Nous avons envoyé à François Montpellier une sélection de plans à coloriser afin de nous en inspirer. Le résultat était impressionnant. Il a permis à Lionel de parfaire son procédé 100 % numérique. Les images de ces essais étaient finalement le résultat d’une dégradation de la définition par des softs de flou, un mélange de couleur et de noir-et-blanc, organisé par zones, du "bleach", du "film damage", un léger scintillement, etc.

Malgré la formule compliquée d’étalonnage, nous avons créé une LUT qui s’en inspire. Pour éviter les complications, une seule LUT convenait à toutes les ambiances. Nous avons aussi choisi de ne pas faire étalonner les rushes, le data manager générait les DNX 36 pour le montage. Cela permettait à Albert d’avoir ses rushes très rapidement. Ces mêmes images ont servi au montage et aux nombreuses projections test qui ont suivi.

Images en cours d’étalonnage

Le procédé d’étalonnage des essais avait un rendu assez neutre en termes de colorimétrie et les zones de noir-et-blanc étaient plus présentes. Ainsi, les couleurs vives rouges et bleues ressortaient davantage. Les carnations restaient plus grises. Après une longue réflexion pendant l’étalonnage, ce procédé ne convenait pas à Albert, notamment à cause de ces problèmes de teintes des carnations. L’étalonnage définitif du film est plus classique, très élégant aussi. Il s’inspire du look créé par Lionel Kopp. C’est Natacha Louis qui a finalisé ce travail chez Technicolor/Mikros. Seule la grande séquence de bataille du début garde le procédé d’étalonnage d’origine.

Le choix de la caméra a été rapide, l’Arri Alexa Mini pour sa sensibilité, et son ergonomie. D’autre part, Lionel préférait la texture d’image de l’Arri pour travailler. J’ai choisi des optiques d’ancienne génération car nous avons recherché à adoucir la trop grande définition du support numérique. Pour les premiers essais, j’avais tourné, entre autres, avec la magnifique série anamorphique Cooke S3 Technovision. Pour le tournage, l’ouverture minimum de T:2,5 nous aurait obligés à éclairer davantage certaines scènes de nuit. D’autre part, à pleine ouverture, les aberrations sont vraiment fortes. De plus, les contraintes de distance minimum de point et de profondeur de champ trop réduite ont malheureusement disqualifié cette option.
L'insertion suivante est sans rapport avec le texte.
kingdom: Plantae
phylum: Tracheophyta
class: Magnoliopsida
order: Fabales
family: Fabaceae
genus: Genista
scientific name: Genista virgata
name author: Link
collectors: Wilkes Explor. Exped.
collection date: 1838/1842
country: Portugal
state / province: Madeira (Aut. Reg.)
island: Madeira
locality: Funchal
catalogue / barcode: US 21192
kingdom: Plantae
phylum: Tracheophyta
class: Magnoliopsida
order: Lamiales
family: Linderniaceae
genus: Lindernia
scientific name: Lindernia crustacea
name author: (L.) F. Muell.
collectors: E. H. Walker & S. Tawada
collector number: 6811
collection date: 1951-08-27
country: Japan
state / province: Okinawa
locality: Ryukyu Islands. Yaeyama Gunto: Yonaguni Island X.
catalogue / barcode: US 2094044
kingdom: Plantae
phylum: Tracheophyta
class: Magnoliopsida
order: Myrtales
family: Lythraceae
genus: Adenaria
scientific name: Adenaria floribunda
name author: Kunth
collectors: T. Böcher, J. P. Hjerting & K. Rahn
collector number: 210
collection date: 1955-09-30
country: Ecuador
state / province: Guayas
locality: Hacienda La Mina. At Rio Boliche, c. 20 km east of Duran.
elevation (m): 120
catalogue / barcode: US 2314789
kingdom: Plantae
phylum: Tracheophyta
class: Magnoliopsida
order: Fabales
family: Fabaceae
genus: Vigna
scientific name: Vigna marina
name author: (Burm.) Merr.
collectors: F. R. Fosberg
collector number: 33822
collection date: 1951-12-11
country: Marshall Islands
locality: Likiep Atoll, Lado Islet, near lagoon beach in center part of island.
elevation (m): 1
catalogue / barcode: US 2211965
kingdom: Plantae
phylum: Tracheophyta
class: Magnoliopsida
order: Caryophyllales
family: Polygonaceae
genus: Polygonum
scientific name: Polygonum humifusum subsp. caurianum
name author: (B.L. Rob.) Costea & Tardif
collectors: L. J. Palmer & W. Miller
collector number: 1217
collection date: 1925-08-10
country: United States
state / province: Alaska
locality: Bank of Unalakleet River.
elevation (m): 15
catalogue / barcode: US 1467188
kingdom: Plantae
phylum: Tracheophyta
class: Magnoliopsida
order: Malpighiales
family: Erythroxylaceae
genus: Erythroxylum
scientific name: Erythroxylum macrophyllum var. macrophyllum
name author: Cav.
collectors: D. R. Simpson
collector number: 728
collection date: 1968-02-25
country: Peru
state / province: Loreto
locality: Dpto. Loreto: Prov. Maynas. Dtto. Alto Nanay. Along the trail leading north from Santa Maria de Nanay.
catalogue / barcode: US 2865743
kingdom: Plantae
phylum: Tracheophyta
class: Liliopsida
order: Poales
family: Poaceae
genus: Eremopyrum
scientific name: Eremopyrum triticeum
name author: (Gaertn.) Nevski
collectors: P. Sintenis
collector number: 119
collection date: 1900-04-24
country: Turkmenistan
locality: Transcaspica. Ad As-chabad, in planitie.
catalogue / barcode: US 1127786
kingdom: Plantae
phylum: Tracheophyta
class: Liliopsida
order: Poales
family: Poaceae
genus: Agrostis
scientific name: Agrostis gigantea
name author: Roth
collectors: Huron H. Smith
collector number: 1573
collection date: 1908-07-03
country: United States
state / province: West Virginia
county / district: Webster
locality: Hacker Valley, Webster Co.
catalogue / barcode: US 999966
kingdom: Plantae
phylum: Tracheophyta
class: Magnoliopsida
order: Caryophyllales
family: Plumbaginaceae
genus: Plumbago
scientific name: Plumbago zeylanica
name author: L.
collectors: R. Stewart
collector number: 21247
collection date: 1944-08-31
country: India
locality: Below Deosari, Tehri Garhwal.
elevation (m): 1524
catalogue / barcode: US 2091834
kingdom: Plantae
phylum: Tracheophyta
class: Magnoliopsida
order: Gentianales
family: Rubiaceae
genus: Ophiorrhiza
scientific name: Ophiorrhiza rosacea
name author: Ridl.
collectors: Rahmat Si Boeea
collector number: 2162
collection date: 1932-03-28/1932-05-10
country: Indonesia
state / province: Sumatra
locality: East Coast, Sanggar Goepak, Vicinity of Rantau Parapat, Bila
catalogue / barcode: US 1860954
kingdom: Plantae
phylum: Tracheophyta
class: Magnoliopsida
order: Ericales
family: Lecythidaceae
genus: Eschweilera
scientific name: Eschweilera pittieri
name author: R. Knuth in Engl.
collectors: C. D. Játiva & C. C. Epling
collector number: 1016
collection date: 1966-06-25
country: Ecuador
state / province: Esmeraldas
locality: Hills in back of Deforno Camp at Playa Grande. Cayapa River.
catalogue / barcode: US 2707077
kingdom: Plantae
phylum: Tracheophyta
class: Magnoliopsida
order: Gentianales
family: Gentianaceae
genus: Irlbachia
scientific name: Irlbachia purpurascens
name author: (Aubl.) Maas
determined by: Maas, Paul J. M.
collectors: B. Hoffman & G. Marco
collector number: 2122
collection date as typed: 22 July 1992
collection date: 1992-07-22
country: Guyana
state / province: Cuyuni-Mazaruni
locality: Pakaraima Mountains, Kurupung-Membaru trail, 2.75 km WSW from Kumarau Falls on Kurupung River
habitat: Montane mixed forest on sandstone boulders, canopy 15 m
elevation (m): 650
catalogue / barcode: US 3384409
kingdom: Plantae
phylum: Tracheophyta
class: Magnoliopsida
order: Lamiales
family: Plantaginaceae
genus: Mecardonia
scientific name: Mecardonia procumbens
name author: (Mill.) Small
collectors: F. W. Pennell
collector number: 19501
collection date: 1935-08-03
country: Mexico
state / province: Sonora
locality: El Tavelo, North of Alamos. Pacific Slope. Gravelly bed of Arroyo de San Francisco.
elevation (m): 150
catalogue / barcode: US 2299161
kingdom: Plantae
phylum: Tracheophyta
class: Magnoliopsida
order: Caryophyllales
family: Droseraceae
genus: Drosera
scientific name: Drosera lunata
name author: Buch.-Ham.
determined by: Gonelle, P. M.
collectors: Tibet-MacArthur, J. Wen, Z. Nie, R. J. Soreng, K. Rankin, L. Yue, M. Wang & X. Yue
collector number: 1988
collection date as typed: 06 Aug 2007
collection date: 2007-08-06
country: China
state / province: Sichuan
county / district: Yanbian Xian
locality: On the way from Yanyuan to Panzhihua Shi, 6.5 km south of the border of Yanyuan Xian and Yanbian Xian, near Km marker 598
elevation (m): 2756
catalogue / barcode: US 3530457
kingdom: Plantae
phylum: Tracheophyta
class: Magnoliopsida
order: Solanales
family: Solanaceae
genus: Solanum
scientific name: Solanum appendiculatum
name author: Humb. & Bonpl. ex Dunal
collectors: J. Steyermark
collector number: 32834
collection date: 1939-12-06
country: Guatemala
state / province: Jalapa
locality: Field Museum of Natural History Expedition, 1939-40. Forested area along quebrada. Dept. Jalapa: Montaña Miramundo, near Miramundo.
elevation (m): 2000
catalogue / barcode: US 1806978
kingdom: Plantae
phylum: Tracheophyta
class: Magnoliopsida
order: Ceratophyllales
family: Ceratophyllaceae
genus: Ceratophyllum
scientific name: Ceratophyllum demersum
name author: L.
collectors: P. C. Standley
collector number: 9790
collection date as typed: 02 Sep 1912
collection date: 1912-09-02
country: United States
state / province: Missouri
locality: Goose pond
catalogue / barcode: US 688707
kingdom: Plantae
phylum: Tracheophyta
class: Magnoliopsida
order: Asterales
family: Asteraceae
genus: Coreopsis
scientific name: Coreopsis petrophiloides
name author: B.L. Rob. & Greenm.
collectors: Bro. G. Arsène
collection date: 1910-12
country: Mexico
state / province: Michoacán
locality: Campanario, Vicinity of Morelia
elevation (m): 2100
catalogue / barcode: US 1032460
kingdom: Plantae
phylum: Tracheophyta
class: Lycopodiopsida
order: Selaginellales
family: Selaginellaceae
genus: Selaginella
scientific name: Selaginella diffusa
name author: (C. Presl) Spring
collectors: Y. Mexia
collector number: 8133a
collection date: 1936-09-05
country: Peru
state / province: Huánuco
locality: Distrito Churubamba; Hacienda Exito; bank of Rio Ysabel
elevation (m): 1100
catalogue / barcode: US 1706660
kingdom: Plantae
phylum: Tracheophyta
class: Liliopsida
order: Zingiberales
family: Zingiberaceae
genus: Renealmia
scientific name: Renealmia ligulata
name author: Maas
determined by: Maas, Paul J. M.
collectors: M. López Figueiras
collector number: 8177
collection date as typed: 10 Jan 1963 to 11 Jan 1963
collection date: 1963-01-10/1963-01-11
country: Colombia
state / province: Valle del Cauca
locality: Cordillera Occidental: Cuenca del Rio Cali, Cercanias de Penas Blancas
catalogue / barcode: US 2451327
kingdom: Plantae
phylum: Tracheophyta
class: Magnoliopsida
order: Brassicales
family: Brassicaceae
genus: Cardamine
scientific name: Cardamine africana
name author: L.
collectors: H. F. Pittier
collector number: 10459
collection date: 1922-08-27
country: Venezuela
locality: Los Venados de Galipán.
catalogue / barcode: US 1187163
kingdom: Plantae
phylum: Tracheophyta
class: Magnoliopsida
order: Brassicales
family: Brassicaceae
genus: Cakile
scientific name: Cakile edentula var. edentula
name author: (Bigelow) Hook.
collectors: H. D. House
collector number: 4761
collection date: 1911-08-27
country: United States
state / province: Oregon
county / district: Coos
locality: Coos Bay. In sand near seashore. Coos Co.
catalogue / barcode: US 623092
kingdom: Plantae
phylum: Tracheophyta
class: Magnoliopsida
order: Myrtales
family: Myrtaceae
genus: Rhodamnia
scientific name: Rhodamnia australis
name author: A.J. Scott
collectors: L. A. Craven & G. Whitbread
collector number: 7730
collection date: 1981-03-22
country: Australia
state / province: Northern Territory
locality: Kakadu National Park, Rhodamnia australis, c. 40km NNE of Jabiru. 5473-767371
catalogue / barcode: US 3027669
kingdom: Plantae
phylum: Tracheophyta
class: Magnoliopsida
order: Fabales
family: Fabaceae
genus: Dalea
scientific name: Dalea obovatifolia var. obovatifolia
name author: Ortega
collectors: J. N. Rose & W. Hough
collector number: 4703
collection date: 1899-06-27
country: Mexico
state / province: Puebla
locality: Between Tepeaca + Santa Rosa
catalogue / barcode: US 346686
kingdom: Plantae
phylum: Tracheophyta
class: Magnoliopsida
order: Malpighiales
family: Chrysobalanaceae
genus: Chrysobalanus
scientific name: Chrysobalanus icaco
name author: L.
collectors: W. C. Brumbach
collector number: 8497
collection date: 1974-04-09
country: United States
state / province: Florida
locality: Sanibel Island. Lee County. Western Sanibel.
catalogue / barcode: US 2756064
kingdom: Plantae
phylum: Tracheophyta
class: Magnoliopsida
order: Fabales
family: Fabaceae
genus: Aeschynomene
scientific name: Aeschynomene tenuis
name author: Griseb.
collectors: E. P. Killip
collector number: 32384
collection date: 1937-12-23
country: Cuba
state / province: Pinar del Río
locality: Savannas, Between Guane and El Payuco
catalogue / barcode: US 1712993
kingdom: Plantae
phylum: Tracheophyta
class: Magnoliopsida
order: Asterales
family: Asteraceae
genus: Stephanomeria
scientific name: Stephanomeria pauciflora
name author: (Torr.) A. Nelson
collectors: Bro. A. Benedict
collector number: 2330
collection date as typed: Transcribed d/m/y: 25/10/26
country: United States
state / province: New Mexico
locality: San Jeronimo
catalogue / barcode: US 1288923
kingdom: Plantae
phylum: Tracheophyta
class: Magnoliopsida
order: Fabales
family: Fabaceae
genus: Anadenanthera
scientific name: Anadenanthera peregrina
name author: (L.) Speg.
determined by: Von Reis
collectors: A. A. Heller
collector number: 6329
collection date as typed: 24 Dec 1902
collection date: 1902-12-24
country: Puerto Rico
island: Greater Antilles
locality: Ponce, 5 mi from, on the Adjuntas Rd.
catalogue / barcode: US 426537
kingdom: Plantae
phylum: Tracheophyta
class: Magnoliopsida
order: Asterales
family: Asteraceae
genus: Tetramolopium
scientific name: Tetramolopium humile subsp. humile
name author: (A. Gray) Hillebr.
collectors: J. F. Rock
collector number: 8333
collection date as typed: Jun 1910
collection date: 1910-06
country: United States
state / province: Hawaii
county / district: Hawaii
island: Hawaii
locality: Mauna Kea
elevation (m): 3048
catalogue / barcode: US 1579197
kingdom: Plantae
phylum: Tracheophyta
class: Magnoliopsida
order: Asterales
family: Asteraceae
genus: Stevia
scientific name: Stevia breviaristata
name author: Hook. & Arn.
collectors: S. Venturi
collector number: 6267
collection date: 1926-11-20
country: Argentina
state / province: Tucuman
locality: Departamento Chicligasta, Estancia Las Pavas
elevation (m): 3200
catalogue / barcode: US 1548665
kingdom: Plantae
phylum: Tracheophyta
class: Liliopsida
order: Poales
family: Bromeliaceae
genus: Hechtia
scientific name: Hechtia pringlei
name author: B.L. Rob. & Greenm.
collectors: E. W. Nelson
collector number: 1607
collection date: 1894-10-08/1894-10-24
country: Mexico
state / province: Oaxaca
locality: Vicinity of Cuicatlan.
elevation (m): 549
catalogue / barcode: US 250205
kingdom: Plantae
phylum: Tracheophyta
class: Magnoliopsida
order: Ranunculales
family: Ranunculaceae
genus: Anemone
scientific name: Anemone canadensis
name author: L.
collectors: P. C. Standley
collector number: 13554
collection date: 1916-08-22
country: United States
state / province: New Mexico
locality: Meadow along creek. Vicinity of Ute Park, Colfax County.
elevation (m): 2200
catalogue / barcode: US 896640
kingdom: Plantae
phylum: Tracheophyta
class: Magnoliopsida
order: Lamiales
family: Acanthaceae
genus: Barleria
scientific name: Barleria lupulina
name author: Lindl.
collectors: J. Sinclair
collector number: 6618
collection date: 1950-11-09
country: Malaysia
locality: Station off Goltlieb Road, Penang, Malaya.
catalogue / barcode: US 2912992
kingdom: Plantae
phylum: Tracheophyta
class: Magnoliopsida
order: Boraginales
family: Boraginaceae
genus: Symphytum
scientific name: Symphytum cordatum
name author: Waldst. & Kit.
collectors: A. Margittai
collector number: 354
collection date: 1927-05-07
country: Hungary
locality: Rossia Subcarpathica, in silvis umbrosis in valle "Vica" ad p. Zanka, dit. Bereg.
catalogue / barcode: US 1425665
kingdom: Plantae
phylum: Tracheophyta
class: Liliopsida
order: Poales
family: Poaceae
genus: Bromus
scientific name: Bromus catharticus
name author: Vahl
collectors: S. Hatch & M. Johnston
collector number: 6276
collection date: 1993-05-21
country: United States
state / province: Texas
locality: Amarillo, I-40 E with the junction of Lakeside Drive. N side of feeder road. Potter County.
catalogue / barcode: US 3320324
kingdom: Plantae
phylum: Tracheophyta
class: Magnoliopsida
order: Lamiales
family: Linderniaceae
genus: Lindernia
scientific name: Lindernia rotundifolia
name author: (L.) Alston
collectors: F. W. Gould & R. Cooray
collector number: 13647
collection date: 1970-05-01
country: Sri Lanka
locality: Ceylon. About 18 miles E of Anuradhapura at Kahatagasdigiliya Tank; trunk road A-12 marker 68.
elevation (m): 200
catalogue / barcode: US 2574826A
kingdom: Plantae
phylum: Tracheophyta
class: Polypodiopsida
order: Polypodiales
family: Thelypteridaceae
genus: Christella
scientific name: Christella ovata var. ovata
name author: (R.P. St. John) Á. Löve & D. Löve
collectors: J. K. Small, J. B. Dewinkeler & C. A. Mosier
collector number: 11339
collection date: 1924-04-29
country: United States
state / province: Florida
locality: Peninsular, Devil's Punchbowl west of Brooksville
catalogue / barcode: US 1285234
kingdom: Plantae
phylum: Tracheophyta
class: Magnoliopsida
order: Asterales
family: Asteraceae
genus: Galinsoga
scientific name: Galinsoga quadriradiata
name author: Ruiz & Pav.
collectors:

Parmi les séries sphériques "vintages", j’ai choisi la série K-35 Canon, plus adéquate. Ce sont des optiques très compactes, pas trop définies à grande ouverture, et qui ne "flarent" pas trop, condition nécessaire en intérieur nuit avec les sources dans le champ. A pleine ouverture (T:1,3), comme en anamorphique, j’apprécie le contour de l’image qui devient légèrement flou. En revanche, la mécanique est assez fragile et la course de point très courte. Cela rend "l’accessoirisation" délicate pour les assistants. Grâce à Panavision, nous avons pu sélectionner une série en très bon état.
Le couple Alexa Mini et Canon K-35 s’est avéré très pratique, autorisant les configurations légères et les mises en place rapides.

Équipe

Cadreur, opérateur Steadicam : Stéphane Martin
Assistants opérateurs : Matthieu Normand (caméra A) et Maxime Beauquesne (caméra B)
Opérateur 2e équipe : Pascal Auffray, AFC
Chef électricien : Cafer Ilhan
Chef machiniste : François Comparot

Technique

Matériel caméra : Panavision (caméra Arri Alexa Mini, série Canon K-35 et Zeiss Distagon T:1,3)
Matériel lumière : Transpalux
Matériel machinerie : TSF Grip
Laboratoires : Film Factory, Digital District, finitions Technicolor/Mikros image
Etalonneurs : Lionel Kopp, Natacha Louis
Drone : Skydrone (Antoine Vidaling)
Effets spéciaux mécaniques : Guy Monbillard
VFX : Mikros image, Cédric Fayolle

Un grand merci à Didier Diaz, Oualida Bolloch et Frédéric André.